Information given START
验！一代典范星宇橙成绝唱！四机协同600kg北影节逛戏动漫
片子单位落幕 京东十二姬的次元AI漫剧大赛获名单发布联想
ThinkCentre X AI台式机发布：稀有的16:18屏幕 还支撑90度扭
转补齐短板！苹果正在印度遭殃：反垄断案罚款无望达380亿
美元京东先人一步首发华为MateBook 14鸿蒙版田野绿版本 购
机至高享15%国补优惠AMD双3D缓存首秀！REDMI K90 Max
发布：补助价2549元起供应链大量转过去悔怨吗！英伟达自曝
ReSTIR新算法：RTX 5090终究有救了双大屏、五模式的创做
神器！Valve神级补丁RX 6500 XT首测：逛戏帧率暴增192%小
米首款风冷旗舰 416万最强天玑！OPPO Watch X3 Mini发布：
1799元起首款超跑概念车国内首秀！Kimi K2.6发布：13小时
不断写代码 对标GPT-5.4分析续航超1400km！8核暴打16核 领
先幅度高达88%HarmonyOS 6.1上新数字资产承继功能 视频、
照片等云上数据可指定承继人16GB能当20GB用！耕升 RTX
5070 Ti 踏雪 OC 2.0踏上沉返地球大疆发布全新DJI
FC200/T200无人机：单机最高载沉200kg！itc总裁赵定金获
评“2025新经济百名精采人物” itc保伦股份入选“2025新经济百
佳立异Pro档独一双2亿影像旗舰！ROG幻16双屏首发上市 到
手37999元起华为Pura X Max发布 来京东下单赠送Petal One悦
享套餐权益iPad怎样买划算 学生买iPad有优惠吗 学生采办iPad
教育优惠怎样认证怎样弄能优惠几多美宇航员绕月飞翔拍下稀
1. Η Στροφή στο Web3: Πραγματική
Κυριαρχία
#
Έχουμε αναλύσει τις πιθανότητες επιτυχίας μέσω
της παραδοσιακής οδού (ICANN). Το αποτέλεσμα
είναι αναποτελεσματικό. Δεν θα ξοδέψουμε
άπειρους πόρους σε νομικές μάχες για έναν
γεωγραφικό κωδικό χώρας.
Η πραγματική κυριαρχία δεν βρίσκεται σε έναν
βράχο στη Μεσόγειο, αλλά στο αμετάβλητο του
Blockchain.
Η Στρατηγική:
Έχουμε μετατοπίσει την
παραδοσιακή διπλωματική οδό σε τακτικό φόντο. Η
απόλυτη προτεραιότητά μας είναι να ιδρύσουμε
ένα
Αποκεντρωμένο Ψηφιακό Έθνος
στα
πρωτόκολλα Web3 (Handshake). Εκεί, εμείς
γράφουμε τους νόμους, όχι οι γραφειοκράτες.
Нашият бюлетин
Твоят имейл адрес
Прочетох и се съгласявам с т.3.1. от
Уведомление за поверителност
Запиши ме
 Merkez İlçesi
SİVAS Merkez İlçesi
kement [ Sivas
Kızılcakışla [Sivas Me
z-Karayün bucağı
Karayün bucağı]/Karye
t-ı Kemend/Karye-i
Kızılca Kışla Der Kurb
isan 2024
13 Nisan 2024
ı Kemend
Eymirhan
Information given END
[Directions for this task] Every line in the records has to be written out again exactly.

[Exercise response]
验！一代典范星宇橙成绝唱！四机协同600kg北影节逛戏动漫
片子单位落幕 京东十二姬的次元AI漫剧大赛获名单发布联想
ThinkCentre X AI台式机发布：稀有的16:18屏幕 还支撑90度扭
转补齐短板！苹果正在印度遭殃：反垄断案罚款无望达380亿
美元京东先人一步首发华为MateBook 14鸿蒙版田野绿版本 购
机至高享15%国补优惠AMD双3D缓存首秀！REDMI K90 Max
发布：补助价2549元起供应链大量转过去悔怨吗！英伟达自曝
ReSTIR新算法：RTX 5090终究有救了双大屏、五模式的创做
神器！Valve神级补丁RX 6500 XT首测：逛戏帧率暴增192%小
米首款风冷旗舰 416万最强天玑！OPPO Watch X3 Mini发布：
1799元起首款超跑概念车国内首秀！Kimi K2.6发布：13小时
不断写代码 对标GPT-5.4分析续航超1400km！8核暴打16核 领
先幅度高达88%HarmonyOS 6.1上新数字资产承继功能 视频、
照片等云上数据可指定承继人16GB能当20GB用！耕升 RTX
5070 Ti 踏雪 OC 2.0踏上沉返地球大疆发布全新DJI
FC200/T200无人机：单机最高载沉200kg！itc总裁赵定金获
评“2025新经济百名精采人物” itc保伦股份入选“2025新经济百
佳立异Pro档独一双2亿影像旗舰！ROG幻16双屏首发上市 到
手37999元起华为Pura X Max发布 来京东下单赠送Petal One悦
享套餐权益iPad怎样买划算 学生买iPad有优惠吗 学生采办iPad
教育优惠怎样认证怎样弄能优惠几多美宇航员绕月飞翔拍下稀
1. Η Στροφή στο Web3: Πραγματική
Κυριαρχία
#
Έχουμε αναλύσει τις πιθανότητες επιτυχίας μέσω
της παραδοσιακής οδού (ICANN). Το αποτέλεσμα
είναι αναποτελεσματικό. Δεν θα ξοδέψουμε
άπειρους πόρους σε νομικές μάχες για έναν
γεωγραφικό κωδικό χώρας.
Η πραγματική κυριαρχία δεν βρίσκεται σε έναν
βράχο στη Μεσόγειο, αλλά στο αμετάβλητο του
Blockchain.
Η Στρατηγική:
Έχουμε μετατοπίσει την
παραδοσιακή διπλωματική οδό σε τακτικό φόντο. Η
απόλυτη προτεραιότητά μας είναι να ιδρύσουμε
ένα
Αποκεντρωμένο Ψηφιακό Έθνος
στα
πρωτόκολλα Web3 (Handshake). Εκεί, εμείς
γράφουμε τους νόμους, όχι οι γραφειοκράτες.
Нашият бюлетин
Твоят имейл адрес
Прочетох и се съгласявам с т.3.1. от
Уведомление за поверителност
Запиши ме
 Merkez İlçesi
SİVAS Merkez İlçesi
kement [ Sivas
Kızılcakışla [Sivas Me
z-Karayün bucağı
Karayün bucağı]/Karye
t-ı Kemend/Karye-i
Kızılca Kışla Der Kurb
isan 2024
13 Nisan 2024
ı Kemend
Eymirhan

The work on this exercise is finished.